Сократ учил [1]: нет лучшей добродетели, чем знание, худшего порока, чем невежество, - имея ввиду, что, если человек и поступает дурно, то потому лишь, что не знает, что дурно и что хорошо. Хуже, если, не зная этого, он пытается убедить и себя, и всех остальных, что он-то это прекрасно знает: такого, воистину невежественного, человека, научить добродетели положительно невозможно. Но, уж если научить людей, что именно есть добро и что зло, в чём именно есть для них польза и вред, то не будет неразумных, а значит - и недобродетельных поступков.
Это положение есть, вообще говоря, научный закон, который мы так и будем называть - законом эстетико-гносеологической сообразности.
Здесь стоит разъяснить, что мы понимаем под "научным законом". Следуя определению А.А. Зиновьева, научным законом, в узком смысле, мы будем называть утверждение: 1) выполняющееся только при определенных условиях; 2) в этих условиях выполняющееся всегда; и 3) условия эти недостижимы (хотя, возможно, сколь угодно приближаемы) в действительности. О мотивировке этого определения см.:
http://morygeg.livejournal.com/7889.htmlПроверим, что утверждение Сократа может быть сформулировно как научный закон в этом смысле. Содержательный момент составляет невыполнимость условий. Но, в самом деле: если бы каждый человек сознательно (сообразно) строил свою жизнь, то она, очевидно, подчинялась бы закону сообразности; на деле же люди поступают друг по отношению к другу как социальные индивиды, совершая поступки инстинктивно, наобум, - это должно учитываться прочими людьми, так что даже поступая сознательно, они нарушают закон сообразности, поскольку вынуждены противостоять (то есть, в известной мере, подчиняться) социальным законам. Исходя из этого, следовало бы определить добродетель, как то в человеке, что противостоит социальности. Собственный момент понимаемой так добродетели - то есть ее общественный момент - называется, обычно, моралью или, применительно к конкретному человеку, - моральностью. В силу самой природы морали у нее нет никаких оснований, кроме моральности отдельных людей. Положительный момент в моральном становлении общества есть-в-себе повышение сознательности, отрицательный - повышение коммунальной детерминированности. Тем самым обосновано социальное приложение закона сообразности - "закон Сенеки": homo homini sacra res.

**Задания:**
- 1) Согласуются ли с текстом о законе сообразности следующие утверждения: (а) Сократ считал невежество худшим пороком; (б) определение научного закона взято у Сократа; (в) у морали есть основания помимо моральности отдельных людей? На каждое ответьте «да» или «нет» и дословно приведите решающие слова текста.
- 2) Изложите текст о законе сообразности в двух предложениях.

**Исходные данные:**
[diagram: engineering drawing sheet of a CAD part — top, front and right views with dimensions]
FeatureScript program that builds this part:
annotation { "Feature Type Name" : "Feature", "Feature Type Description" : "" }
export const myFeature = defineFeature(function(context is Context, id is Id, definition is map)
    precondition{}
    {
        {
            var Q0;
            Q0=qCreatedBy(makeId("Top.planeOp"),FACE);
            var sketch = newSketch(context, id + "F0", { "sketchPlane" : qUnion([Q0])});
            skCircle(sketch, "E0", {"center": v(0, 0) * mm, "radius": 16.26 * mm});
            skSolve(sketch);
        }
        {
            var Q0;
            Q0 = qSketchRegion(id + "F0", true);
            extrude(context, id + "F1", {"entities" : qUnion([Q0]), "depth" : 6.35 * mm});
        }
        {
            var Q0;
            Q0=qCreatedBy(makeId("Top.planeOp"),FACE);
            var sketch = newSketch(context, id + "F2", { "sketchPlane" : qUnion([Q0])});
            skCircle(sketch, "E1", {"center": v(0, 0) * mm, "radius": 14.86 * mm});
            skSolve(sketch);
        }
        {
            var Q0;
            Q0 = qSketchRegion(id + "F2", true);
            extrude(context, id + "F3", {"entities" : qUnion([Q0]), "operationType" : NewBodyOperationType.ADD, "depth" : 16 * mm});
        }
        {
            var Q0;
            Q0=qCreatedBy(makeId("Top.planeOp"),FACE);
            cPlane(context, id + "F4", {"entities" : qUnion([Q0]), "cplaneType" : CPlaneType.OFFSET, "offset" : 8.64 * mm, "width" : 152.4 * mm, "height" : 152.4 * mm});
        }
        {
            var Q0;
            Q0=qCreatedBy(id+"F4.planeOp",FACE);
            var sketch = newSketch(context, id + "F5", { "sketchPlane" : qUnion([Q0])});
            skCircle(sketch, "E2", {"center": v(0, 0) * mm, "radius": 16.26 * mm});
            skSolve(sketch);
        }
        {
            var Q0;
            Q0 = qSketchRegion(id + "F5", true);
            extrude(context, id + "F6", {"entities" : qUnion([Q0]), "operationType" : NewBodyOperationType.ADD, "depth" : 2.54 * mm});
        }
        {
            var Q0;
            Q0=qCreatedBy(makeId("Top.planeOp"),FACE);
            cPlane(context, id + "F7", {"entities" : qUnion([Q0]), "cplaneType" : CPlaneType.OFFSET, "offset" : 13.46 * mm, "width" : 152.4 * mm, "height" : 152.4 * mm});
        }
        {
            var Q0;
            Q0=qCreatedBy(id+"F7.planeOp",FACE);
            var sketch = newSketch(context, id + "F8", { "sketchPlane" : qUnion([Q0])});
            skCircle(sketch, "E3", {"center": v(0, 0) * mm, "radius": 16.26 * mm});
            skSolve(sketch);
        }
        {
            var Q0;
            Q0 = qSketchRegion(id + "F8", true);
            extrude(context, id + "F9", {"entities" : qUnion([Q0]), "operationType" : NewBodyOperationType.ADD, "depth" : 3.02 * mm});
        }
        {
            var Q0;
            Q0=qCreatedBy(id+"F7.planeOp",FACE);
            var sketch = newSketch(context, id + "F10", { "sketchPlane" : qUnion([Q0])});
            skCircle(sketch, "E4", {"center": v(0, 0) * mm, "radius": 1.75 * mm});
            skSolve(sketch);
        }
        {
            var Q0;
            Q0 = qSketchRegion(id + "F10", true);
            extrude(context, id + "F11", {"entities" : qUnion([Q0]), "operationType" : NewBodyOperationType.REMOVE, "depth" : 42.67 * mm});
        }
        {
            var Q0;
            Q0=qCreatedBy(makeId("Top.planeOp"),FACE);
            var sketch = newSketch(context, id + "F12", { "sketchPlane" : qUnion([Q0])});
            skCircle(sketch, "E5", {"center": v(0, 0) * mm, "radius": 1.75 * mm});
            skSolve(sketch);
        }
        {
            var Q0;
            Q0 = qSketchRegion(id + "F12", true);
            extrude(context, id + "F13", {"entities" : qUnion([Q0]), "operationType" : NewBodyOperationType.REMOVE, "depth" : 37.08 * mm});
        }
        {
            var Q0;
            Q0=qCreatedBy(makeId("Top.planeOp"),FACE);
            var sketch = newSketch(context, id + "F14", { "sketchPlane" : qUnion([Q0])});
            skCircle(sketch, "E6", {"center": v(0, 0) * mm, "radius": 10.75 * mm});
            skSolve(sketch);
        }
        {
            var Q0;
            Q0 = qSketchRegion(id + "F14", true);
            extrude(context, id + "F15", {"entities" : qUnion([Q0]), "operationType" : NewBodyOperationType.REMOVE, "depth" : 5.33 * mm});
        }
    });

**Ответы по порядку:**
- 1)
(а) Да: «нет лучшей добродетели, чем знание, худшего порока, чем невежество».
(б) Нет: «Следуя определению А.А. Зиновьева».
(в) Нет: «у нее нет никаких оснований, кроме моральности отдельных людей».

- 2) Сократ учил, что человек поступает дурно лишь потому, что не знает, что дурно и что хорошо, и это положение названо научным законом, законом эстетико-гносеологической сообразности, где научный закон понимается по определению А.А. Зиновьева как утверждение, которое выполняется всегда при определенных условиях, недостижимых в действительности. Поскольку люди поступают как социальные индивиды и вынуждены подчиняться социальным законам, добродетель определяется как то в человеке, что противостоит социальности, ее общественный момент называется моралью, а отсюда обосновывается «закон Сенеки»: homo homini sacra res.